Bu çelişkilerin, Osmanlı Devletinin kuruluş dönemine mekan olmuş bazı ilçelerimiz tarafından sorgusuz sualsiz tekrarlanması elbette kaçınılmazdı.  Bilecik’in Söğüt İlçesindeki Ertuğrul Gazi türbesinin çevresi özenle düzenlenmiş. Geniş bir alana, Mustafa Kemal’in büstünün yanı sıra onsekiz Türk büyüğünün büstleri konmuş; altlarına da isimleri ve iktidar dönemlerini gösteren tarihler yazılmış. Mete, Attila, Selçuk, Bumin,  Babür, Timur, Hazar, Alptekin ... gibi isimler yanında Ertuğrul ve Osman Gazilerle birlikte Fatih’in de büstü de var. Türbe Ertuğrul Gazi’nin türbesi olduğuna göre, kendisinden sonra gelecek Osmanlı Padişahlarının büstleri konsaydı daha anlamlı olmaz mıydı? Ertuğrul’un torunları çünkü onlar. Pazaryeri  ilçesinde[5] Osman Gazi oğlu Pazarlu adına dikilen heykelin çevresine dizilmiş mermer plakalar üzerine Türk Devletlerinin kurucularının isimleri, bayrakları, kuruluş ve yıkılış tarihleri işlenmiş. Bu bilgilerle Cumhurbaşkanlığı Forsunda ve Ertuğrul Gazi türbesinde verilen bilgiler arasında hiçbir uyum yok. Tarihler arasında ise birkaç yıl değil, birkaç yüzyıllık farklılıklar var. Bozüyük İlçesinde Belediyenin önüne konan büstler için de aynı tarih ve mantık yoksunluğu geçerli.

Bu noktada forsun dışına çıkarak tarihçilerimizin yorumlarına bakalım. İbrahim Kafesoğlu, Kırgız kavminin, Uygur Hakanlığını yıkarak... (bu bölgenin) Moğollara... geçmesine... ,Orhun kültürünün ortadan kalkmasına sebep olmak ... suretiyle Türk tarihinde oynadığı menfi rol dikkatten kaçmamıştır diyor. Kırgızlar, Uygur Devletini 840 yılında yıkmışlardı. Uygurlar da, yüz yıl önce, 745 yılında Göktürk Devletini  yıkarak Türk tarihinde böylesi bir “menfi rol” mü üstlenmiş idiler? Hangi Türk Devleti hangisini yıkmıştı sorusu listeyi uzatabilir. Türk Devlet İdeolojisi açısından bakılınca, “Devlet kurma” parantezinde algılanan bir tarih anlayışının, Cumhurbaşkanlığı forsuna, içinde barındırdığı çelişkilerle birlikte  yansıması belki de anlaşılabilir bir olgudur.

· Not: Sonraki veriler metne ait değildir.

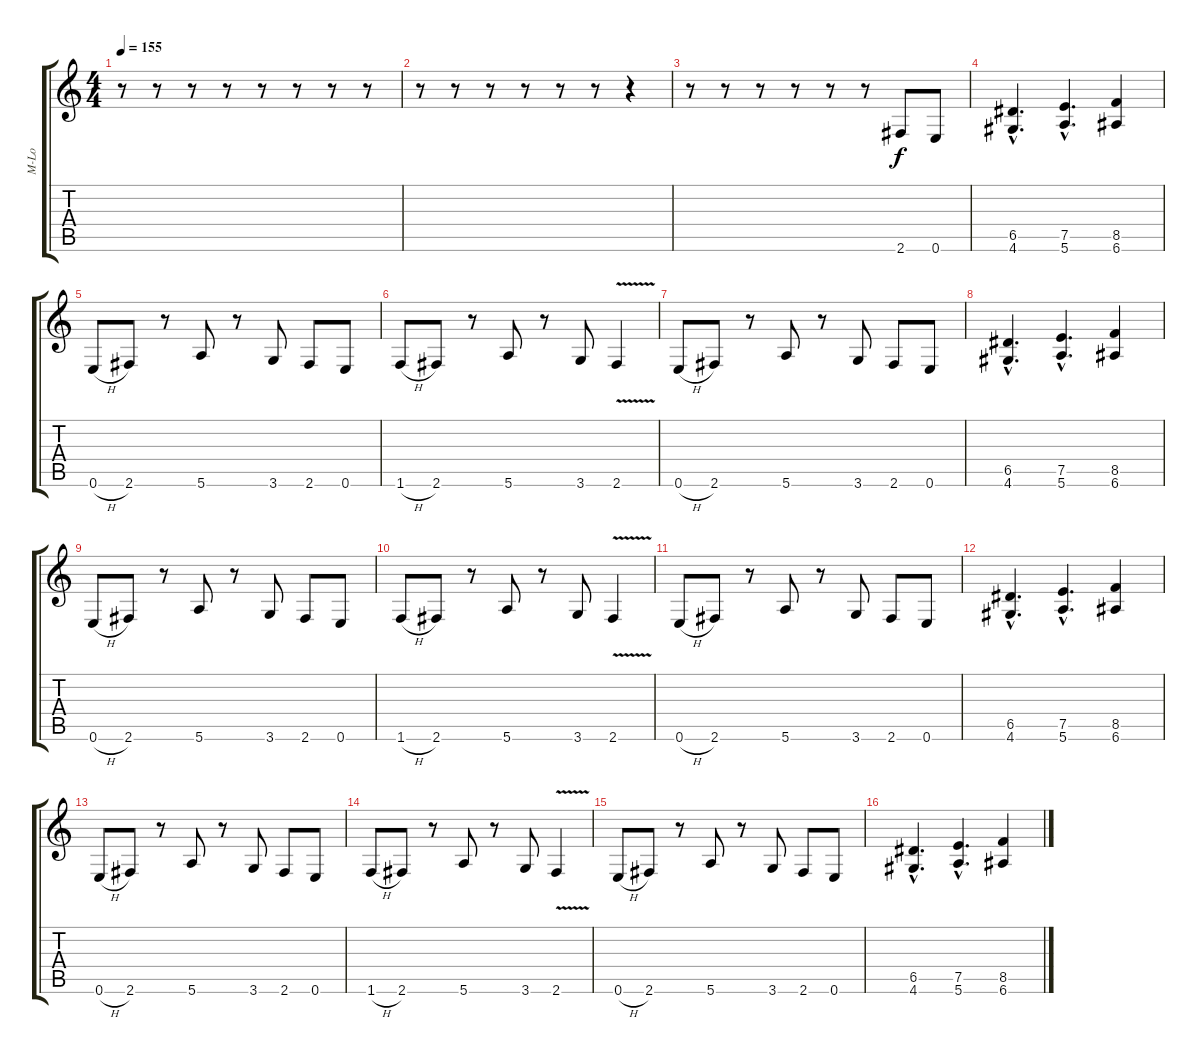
\track ("M-Lo" "M-Lo") {instrument distortionguitar}
\staff {score tabs}
\tuning (E4 B3 G3 D3 A2 E2) {hide}
\ts (4 4)
\tempo 155
\clef g2
\ks c
r.8{dy f} r.8 r.8 r.8 r.8 r.8 r.8 r.8 |
r.8 r.8 r.8 r.8 r.8 r.8 r.4 |
r.8 r.8 r.8 r.8 r.8 r.8 2.6.8 0.6.8 |
(6.5{hac} 4.6{hac}).4{d} (7.5{hac} 5.6{hac}).4{d} (8.5 6.6).4 |
0.6{h}.8 2.6.8 r.8 5.6.8 r.8 3.6.8 2.6.8 0.6.8 |
1.6{h}.8 2.6.8 r.8 5.6.8 r.8 3.6.8 2.6{v}.4 |
0.6{h}.8 2.6.8 r.8 5.6.8 r.8 3.6.8 2.6.8 0.6.8 |
(6.5{hac} 4.6{hac}).4{d} (7.5{hac} 5.6{hac}).4{d} (8.5 6.6).4 |
0.6{h}.8 2.6.8 r.8 5.6.8 r.8 3.6.8 2.6.8 0.6.8 |
1.6{h}.8 2.6.8 r.8 5.6.8 r.8 3.6.8 2.6{v}.4 |
0.6{h}.8 2.6.8 r.8 5.6.8 r.8 3.6.8 2.6.8 0.6.8 |
(6.5{hac} 4.6{hac}).4{d} (7.5{hac} 5.6{hac}).4{d} (8.5 6.6).4 |
0.6{h}.8 2.6.8 r.8 5.6.8 r.8 3.6.8 2.6.8 0.6.8 |
1.6{h}.8 2.6.8 r.8 5.6.8 r.8 3.6.8 2.6{v}.4 |
0.6{h}.8 2.6.8 r.8 5.6.8 r.8 3.6.8 2.6.8 0.6.8 |
(6.5{hac} 4.6{hac}).4{d} (7.5{hac} 5.6{hac}).4{d} (8.5 6.6).4
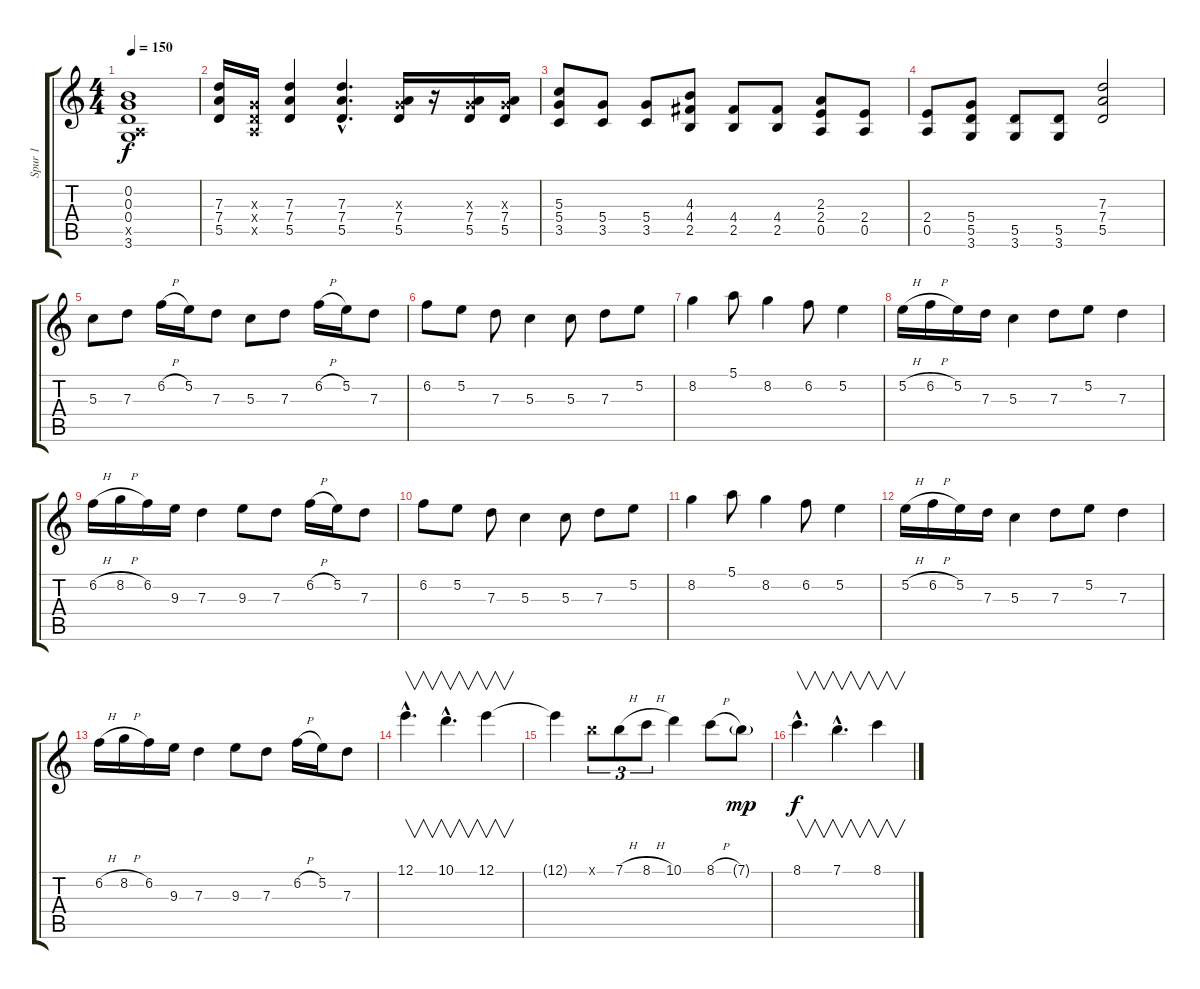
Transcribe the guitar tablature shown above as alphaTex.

\track ("Spur 1" "Spur 1") {instrument overdrivenguitar}
\staff {score tabs}
\tuning (E4 B3 G3 D3 A2 E2) {hide}
\ts (4 4)
\tempo 150
\clef g2
\ks c
(0.2 0.3 0.4 0.5{x} 3.6).1{dy f} |
(7.3 7.4 5.5).16 (0.3{x} 0.4{x} 0.5{x}).16 (7.3 7.4 5.5).4 (7.3{hac} 7.4{hac} 5.5{hac}).4{d} (0.3{x} 7.4 5.5).16 r.16 (0.3{x} 7.4 5.5).16 (0.3{x} 7.4 5.5).16 |
(5.3 5.4 3.5).8 (5.4 3.5).8 (5.4 3.5).8 (4.3 4.4 2.5).8 (4.4 2.5).8 (4.4 2.5).8 (2.3 2.4 0.5).8 (2.4 0.5).8 |
(2.4 0.5).8 (5.4 5.5 3.6).8 (5.5 3.6).8 (5.5 3.6).8 (7.3 7.4 5.5).2 |
5.3.8 7.3.8 6.2{h}.16 5.2.16 7.3.8 5.3.8 7.3.8 6.2{h}.16 5.2.16 7.3.8 |
6.2.8 5.2.8 7.3.8 5.3.4 5.3.8 7.3.8 5.2.8 |
8.2.4 5.1.8 8.2.4 6.2.8 5.2.4 |
5.2{h}.16 6.2{h}.16 5.2.16 7.3.16 5.3.4 7.3.8 5.2.8 7.3.4 |
6.2{h}.16 8.2{h}.16 6.2.16 9.3.16 7.3.4 9.3.8 7.3.8 6.2{h}.16 5.2.16 7.3.8 |
6.2.8 5.2.8 7.3.8 5.3.4 5.3.8 7.3.8 5.2.8 |
8.2.4 5.1.8 8.2.4 6.2.8 5.2.4 |
5.2{h}.16 6.2{h}.16 5.2.16 7.3.16 5.3.4 7.3.8 5.2.8 7.3.4 |
6.2{h}.16 8.2{h}.16 6.2.16 9.3.16 7.3.4 9.3.8 7.3.8 6.2{h}.16 5.2.16 7.3.8 |
12.1{hac}.4{v d} 10.1{hac}.4{v d} 12.1.4{v} |
12.1{t}.4 7.1{x}.8{tu (3 2)} 7.1{h}.8{tu (3 2)} 8.1{h}.8{tu (3 2)} 10.1.4 8.1{h}.8 7.1{g}.8{dy mp} |
8.1{hac}.4{v d dy f} 7.1{hac}.4{v d} 8.1.4{v}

[1] www.tccb.gov.tr/sayfa/cumhurbaskanlıgi/fors/
[2] Bozkurt Güvenç, Türk Kimliği, T:C. Kültür Bakanlığı Yayını , Ank., 1993, Sh. 95
[3] Ögel, Kafesoğlu ve diğerleri
[4] İbrahim Kafesoğlu, Türk Milli Kültürü, Sh. 111
[5] Eski adı Pazarcık idi. Soyadım oradan gelir.